The Militant(logo) 
    Vol.63/No.11           March 22, 1999 
 
 
Vietnamese Rightists Attack Store Owner In Orange County, California  

BY CRAIG HONTS
WESTMINSTER, California -Since mid-January the Vietnamese community in Orange County, California, has been the scene of sustained, violent demonstrations by rightist protesters over the display of a poster of Ho Chi Minh and a Vietnamese flag in the store of a Vietnamese video store owner, Truong Van Tran.

Southern California has the largest concentration of Vietnamese in the nation -with an estimated 300,000 people.

Tran had decided to display the flag and poster January 17 on the Martin Luther King, Jr., holiday, and had sent a letter to local Vietnamese newspapers the week before explaining that he would put up the flag and poster of Ho Chi Minh.

The day Tran first displayed the poster and flag around 50 protesters gathered outside his store. The protest turned violent January 18 when Tran was struck on the back of the head as he closed the store for the day because of the picketing. Around 200 demonstrators turned out the following day. The actions have continued almost daily, with the largest estimated at up to 15,000.

Orange County superior court judge Tam Nomoto Schumann issued a preliminary injunction January 21 requiring Truong Van Tran to remove the poster of Ho Chi Minh and the Vietnamese flag from his video store in his Little Saigon neighborhood in Westminster, California.

The lawyer for Tran's landlord had argued the flag and picture violated a provision of his rental agreement prohibiting displays that create a public nuisance. Peter Eliasberg of the American Civil Liberties Union pointed out, "No state official, and that includes the judge, should stop somebody from expressing their right to speak."

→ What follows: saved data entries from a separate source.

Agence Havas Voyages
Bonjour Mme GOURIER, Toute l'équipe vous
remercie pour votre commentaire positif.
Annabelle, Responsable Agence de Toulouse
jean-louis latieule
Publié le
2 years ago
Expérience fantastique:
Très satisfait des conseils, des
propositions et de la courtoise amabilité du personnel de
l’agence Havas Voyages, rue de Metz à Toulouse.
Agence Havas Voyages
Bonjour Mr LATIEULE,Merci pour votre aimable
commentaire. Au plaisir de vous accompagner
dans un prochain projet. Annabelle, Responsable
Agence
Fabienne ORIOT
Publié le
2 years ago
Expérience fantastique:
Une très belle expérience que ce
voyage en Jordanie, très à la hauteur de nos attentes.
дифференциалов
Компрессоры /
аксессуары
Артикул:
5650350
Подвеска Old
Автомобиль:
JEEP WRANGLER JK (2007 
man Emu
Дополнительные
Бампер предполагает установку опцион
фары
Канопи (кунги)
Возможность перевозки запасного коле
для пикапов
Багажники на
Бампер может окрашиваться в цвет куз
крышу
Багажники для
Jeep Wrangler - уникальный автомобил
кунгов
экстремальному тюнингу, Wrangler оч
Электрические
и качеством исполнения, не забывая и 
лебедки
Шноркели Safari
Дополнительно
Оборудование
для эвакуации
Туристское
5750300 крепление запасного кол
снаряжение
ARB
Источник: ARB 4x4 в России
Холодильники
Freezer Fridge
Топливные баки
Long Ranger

A family member who declined to be named for fear of retribution, told the Los Angeles Times that Tran, 37, had left Vietnam in 1980 as one of many "boat people" fleeing Vietnam after the war. Since then, he had returned to Vietnam several times to visit relatives. Tran became an advocate of improved relations between the United States and Vietnam, and sided with Dr. Co Pham, head of the Vietnamese Chamber of Commerce, in a controversy that erupted several years ago after Pham spoke in favor of restoring business ties with Vietnam.

On February 10 Tran won a court ruling that allows him to continue to hang the Vietnamese flag and the poster of Ho Chi Minh in his store. Outside the courtroom 400 protesters objected to the ruling, and later that day, when Tran tried to reopen his store, he was knocked to the ground in full view of TV cameras and other photographers by rightists who chanted "Let the communist die."

Around 300 protesters marched around the mall where Tran's video store is located February 16 and then rallied directly in front of the store. The front of the store was plastered with anticommunist posters of Ho Chi Minh as a vampire and American flags. In spite of a court injunction against blocking entrance to the store, the crowd was pressed right up against the store, making it nearly impossible for anyone to get into it. There were no police to be seen anywhere near the demonstrators.

Tran's landlord moved to evict Tran in late February. In early March, as the protests continued, police raided the store and confiscated more than 17,000 videotapes they claimed might be counterfeits.

Tran's attorney, Nancy Kaufman, told the press March 8 that the police raid, on top of the protests, are forcing him to give up the store. He may pursue a lawsuit against the protesters, the city of Westminster, and the landlord for violating his First Amendment rights, she said.